Let them eat wedding cake!
For a quick gallery of more knockout wedding cakes, click here.
Bakerycentrism continues as la.foodblogging weighs in on Valley bakeries. It's a fine list that includes Big Sugar Bakeshop, Layers Cakes and Leda's Bake Shop (among others). Meanwhile, Callie Miller, she of the Sweet Lady Jane rant, has promised to keep me apprised of her cake hunt (Clean lines yes, foofy frosting flowers no).
However, all of this points to a bizarre truth: Los Angeles has crazy money. Furthermore, we have a city of crazy-monied bridezillas who want their weddings to resemble movie premieres. We are also a city of creatively minded souls (like our brave Callie) who are neither crazy nor bridezillas but would like their wedding cakes to be interesting, unique and bear no resemblance to their fourth-grade bedrooms, when you still thought Cinderella was really neat.
So why are we not a city of multiple go-to bakeries for brilliant, knockout, sophisticated wedding cakes? Why are we letting New York put us to shame?
If you know differently, help a Knife out. Comment or holler.





RE: Callie--- I'm dying to hear if Sweet Lady Joan Crawford has any response.
Posted by: b. radley | June 13, 2007 at 04:03 PM
Dana, it looks like it may be a cost/cake issue - Los Angelenos have crazy money - New Yorkers have stupid money. The cakes pictured in NYMag cost 2 - 2.5 times as much as their Variety brethren.
Posted by: Doug Cress | June 13, 2007 at 04:52 PM
Granted, those NY cakes are crazy expensive -- but keep in mind that SLJ starts at $7 a slice. That's the bare minimum. I still think LA cakes are troubled more by aesthetics than cash.
For what it's worth, my wedding cake came from Zingerman's (it's Ann Arbor, MI, so they start at $6/slice) and they managed to be simple in both price and presentation. The cakes were solid pale colors, with large contrasting frosting dots (I stole the idea from an issue of Martha Stewart Living -- so sue me). And they weren't tiered, but placed on separate tiers, which probably helped with the cost. No fondant, just buttercream icing -- real buttercream, maybe the best I've ever had. More creamy than sweet and not too much of it.
Posted by: Dana | June 13, 2007 at 06:11 PM
I want that cake it looks so yummy.
Posted by: Sheila Newbery | June 14, 2007 at 01:17 PM
The best cake in LA is at cakewalk bakery.

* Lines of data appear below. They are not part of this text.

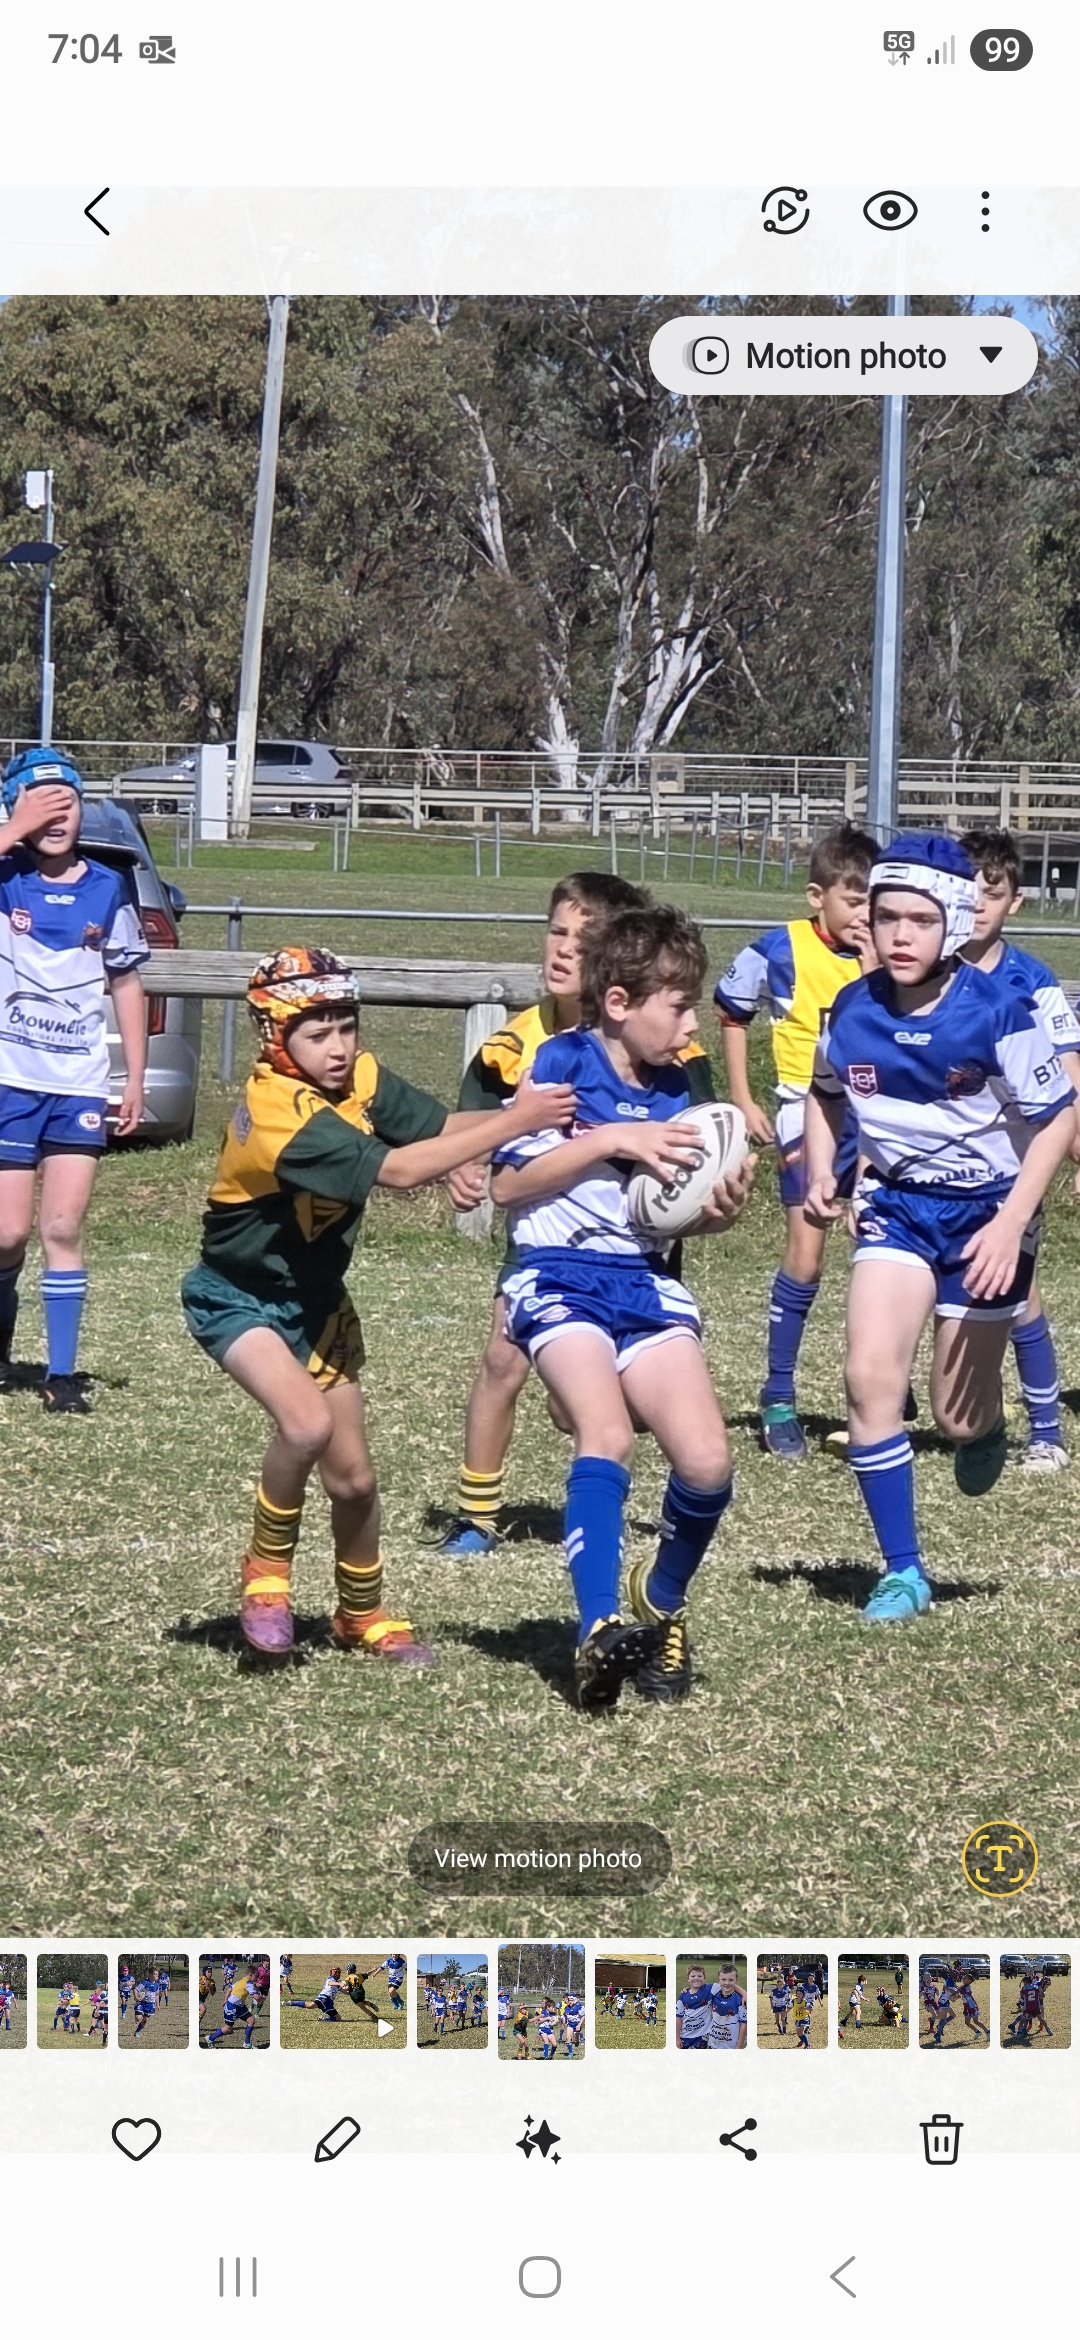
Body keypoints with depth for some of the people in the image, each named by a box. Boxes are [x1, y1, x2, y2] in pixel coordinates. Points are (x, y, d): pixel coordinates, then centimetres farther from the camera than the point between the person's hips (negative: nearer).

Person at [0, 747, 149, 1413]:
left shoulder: (108, 890, 4)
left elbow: (127, 985, 13)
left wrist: (137, 1077, 10)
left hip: (80, 1084, 2)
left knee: (63, 1228, 1)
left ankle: (62, 1375, 7)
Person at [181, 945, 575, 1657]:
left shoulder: (360, 1078, -8)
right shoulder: (279, 1114, -31)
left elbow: (442, 1125, -15)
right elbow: (397, 1171, -36)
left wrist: (519, 1113, -32)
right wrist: (513, 1124, -37)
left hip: (316, 1298, 7)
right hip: (239, 1299, -7)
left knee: (354, 1477, 11)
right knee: (307, 1423, -31)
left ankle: (363, 1614, 34)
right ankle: (266, 1572, -7)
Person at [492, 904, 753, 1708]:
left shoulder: (674, 1089, 10)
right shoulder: (562, 1063, -5)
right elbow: (507, 1183, -9)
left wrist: (719, 1209, -5)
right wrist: (610, 1140, -16)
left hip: (647, 1283, 5)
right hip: (560, 1278, -5)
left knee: (707, 1461, -10)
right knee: (607, 1435, -28)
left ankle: (660, 1603, 17)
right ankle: (599, 1632, -34)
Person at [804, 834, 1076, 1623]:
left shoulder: (997, 1016, -22)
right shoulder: (854, 1011, -9)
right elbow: (827, 1093, 12)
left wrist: (1011, 1223, -22)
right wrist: (821, 1173, -5)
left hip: (987, 1213, -3)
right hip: (898, 1206, 3)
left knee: (957, 1413, 4)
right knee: (870, 1378, -14)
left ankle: (985, 1428, 45)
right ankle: (903, 1571, -3)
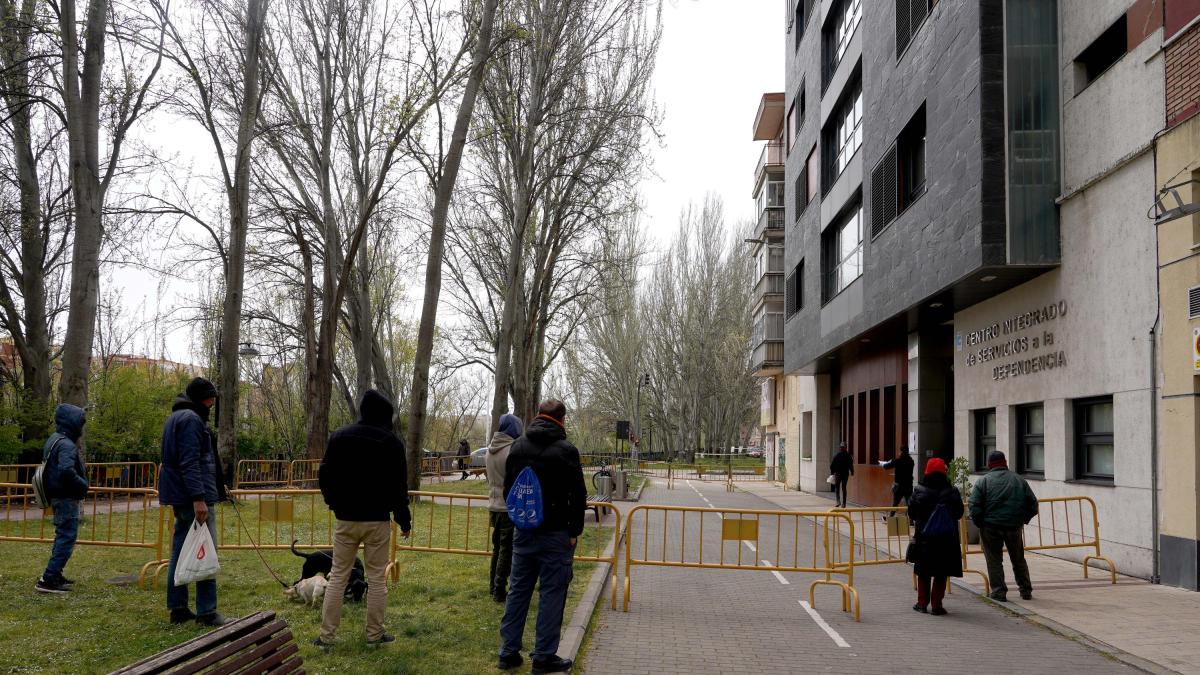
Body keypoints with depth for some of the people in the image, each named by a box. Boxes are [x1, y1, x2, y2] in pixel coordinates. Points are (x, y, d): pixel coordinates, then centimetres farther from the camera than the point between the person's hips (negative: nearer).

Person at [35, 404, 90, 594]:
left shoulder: (54, 440, 14)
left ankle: (54, 575, 26)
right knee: (67, 538, -8)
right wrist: (83, 485, -18)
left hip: (58, 497, 10)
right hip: (66, 498, -10)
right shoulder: (66, 445, -19)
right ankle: (47, 580, -10)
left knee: (63, 537, 19)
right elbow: (66, 471, -32)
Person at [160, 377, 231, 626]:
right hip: (193, 496, -11)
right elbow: (190, 462, -21)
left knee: (180, 552, 12)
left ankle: (178, 609, 17)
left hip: (179, 497, 11)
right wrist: (198, 498, -26)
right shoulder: (191, 419, -13)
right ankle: (207, 612, -6)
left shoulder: (176, 418, 20)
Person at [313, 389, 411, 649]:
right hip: (377, 521, -3)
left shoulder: (339, 436, 4)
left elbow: (325, 475, 5)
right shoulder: (391, 441, -5)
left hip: (346, 520, 3)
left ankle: (327, 636, 8)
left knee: (338, 576, 8)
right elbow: (398, 486, -4)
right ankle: (375, 635, 10)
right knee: (377, 579, 5)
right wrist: (404, 520, 4)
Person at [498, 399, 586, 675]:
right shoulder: (566, 450, -12)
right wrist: (574, 531, -3)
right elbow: (578, 496, -12)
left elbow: (508, 488, 14)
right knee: (551, 595, 2)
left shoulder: (518, 447, 6)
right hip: (555, 534, -5)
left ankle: (509, 652, 16)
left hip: (523, 532, 6)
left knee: (518, 591, 12)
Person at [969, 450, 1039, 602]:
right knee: (1019, 560, 17)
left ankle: (999, 592, 4)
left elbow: (975, 507, -10)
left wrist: (979, 524, 3)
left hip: (991, 528, -3)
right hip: (1014, 527, 3)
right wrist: (1023, 520, 16)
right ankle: (1026, 591, 23)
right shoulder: (1020, 480, 7)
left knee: (994, 561, 5)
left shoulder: (982, 481, -3)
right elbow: (1033, 504, 6)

She only uses the best ingredients and her flavors are richly subtle. The chocolate is to die for (a personal fave), and the cardomom flavored cake is also of special note - ever so slightly spicy, completely unique. Her cakes are simple and classy, and as delicious as can be. No better choice for any occasion. She's been profiled here and there, but she definitely deserves a lot more notice than she's been getting.
http://www.cakewalkbakery.net/
Posted by: lst | June 14, 2007 at 05:29 PM
Wedding Cakes at weddings needs to go out to die on the ice floe with the cheesy wedding march.
Sophisticated weddings have watermelon cutting ceremonies.
Posted by: Big Bomb | June 15, 2007 at 04:01 PM
Hey Dana,
Good to see you took the simple/more sophisticated route for your own wedding. The cake sounds close to what I would want on my own big day.